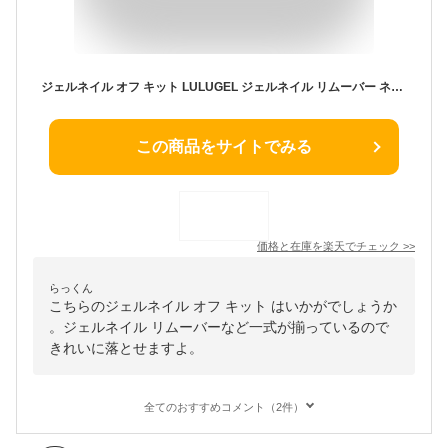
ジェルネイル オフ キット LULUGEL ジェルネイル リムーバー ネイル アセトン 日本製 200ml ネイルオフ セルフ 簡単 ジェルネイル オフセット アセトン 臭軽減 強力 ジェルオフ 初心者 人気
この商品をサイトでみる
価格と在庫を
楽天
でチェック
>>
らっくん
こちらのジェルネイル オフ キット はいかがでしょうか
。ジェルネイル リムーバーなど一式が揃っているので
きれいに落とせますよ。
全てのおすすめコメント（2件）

■ ■ ■

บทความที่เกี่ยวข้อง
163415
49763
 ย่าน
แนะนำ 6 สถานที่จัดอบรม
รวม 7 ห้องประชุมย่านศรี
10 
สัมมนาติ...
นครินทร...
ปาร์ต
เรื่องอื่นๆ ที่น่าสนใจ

■ ■ ■

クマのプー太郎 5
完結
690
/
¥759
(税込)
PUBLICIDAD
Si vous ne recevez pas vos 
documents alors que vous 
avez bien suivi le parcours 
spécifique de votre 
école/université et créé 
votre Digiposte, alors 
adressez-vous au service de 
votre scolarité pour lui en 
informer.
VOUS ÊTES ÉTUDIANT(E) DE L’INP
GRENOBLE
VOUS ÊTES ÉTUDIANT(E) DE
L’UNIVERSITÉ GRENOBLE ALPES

■ ■ ■

WHAT THE TASK REQUIRES
Pick out each line above that contains the word "alors", and copy those lines.

RESULT
documents alors que vous 
votre Digiposte, alors 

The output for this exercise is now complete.